Boikanyo Komane

Personal information
- Full name: Boikanyo Ramathlakwane Komane
- Date of birth: 28 November 1992 (age 32)
- Position: Defensive midfielder

Team information
- Current team: Richards Bay
- Number: 44

Senior career*
- Years: Team / Apps / (Gls)
- 2012–2014: United / 20 / (0)
- 2014–2016: Royal Eagles / 30 / (2)
- 2016–2017: Thanda Royal Zulu / 40 / (8)
- 2017–2018: Royal Eagles / 21 / (6)
- 2018–2020: Chippa United / 51 / (1)
- 2020–2022: Golden Arrows / 1 / (0)
- 2022–2023: All Stars / 29 / (0)
- 2023–: Richards Bay / 17 / (2)

= Boikanyo Komane =

South African soccer player

Boikanyo Ramathlakwane Komane (born 28 November 1992) is a South African soccer player who plays as a defensive midfielder for Richards Bay in the Premier Soccer League.

Following stints at United and Royal Eagles, he spent one and a half season in Thanda Royal Zulu.

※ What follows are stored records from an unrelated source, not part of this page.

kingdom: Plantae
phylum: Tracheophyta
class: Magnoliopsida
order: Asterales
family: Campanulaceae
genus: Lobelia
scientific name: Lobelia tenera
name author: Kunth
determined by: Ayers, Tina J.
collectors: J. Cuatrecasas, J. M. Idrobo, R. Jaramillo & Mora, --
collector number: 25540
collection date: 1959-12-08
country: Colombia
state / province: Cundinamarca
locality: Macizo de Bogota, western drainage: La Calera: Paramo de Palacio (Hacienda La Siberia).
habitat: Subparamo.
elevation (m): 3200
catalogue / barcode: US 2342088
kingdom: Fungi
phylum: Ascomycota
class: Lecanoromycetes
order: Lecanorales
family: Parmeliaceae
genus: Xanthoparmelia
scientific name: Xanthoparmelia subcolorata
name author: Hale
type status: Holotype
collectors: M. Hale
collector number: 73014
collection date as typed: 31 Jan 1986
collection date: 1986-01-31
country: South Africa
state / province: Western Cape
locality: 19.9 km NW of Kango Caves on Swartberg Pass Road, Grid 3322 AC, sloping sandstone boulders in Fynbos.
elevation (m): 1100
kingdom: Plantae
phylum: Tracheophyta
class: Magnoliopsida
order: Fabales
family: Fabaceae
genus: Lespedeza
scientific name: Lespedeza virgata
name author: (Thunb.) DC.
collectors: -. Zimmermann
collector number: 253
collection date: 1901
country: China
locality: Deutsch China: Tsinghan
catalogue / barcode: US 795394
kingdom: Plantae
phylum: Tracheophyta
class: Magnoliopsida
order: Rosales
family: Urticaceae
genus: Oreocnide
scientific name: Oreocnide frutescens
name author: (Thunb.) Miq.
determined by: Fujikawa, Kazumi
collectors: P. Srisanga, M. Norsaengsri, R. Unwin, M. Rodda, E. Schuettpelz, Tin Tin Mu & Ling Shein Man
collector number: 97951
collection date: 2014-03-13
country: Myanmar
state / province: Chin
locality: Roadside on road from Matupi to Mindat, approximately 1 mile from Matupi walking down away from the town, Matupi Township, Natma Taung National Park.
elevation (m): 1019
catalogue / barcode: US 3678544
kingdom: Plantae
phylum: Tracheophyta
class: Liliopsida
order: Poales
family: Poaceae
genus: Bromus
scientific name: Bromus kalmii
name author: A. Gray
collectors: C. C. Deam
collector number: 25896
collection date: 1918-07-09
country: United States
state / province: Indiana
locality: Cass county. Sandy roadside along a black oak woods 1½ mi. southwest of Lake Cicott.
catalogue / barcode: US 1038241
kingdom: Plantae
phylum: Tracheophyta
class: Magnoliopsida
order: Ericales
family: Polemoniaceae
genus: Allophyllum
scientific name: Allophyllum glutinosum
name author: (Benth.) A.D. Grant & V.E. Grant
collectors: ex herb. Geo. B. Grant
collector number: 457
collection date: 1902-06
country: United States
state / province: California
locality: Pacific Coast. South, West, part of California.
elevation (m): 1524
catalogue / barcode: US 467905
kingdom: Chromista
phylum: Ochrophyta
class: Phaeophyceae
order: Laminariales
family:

In 2017, Thanda Royal Zulu sold their league license to AmaZulu and wrapped up their operation. Both Royal Eagles and Richards Bay claimed to sign the player. A DRC tribunal ruled in favour of Royal Eagles.

Komane went on to Chippa United in 2018 and was a regular in the 2018–19 and 2019–20 South African Premier Division. Sports magazine wrote about Komane as a possible replacement for Kaizer Chiefs's Willard Katsande or SuperSport United's Dean Furman. However, he went to the Lamontville Golden Arrows and only played one match during a two-year stay. A good year in the First Division with All Stars earned him a move back to the Premier Division in summer 2023, signing for Richards Bay.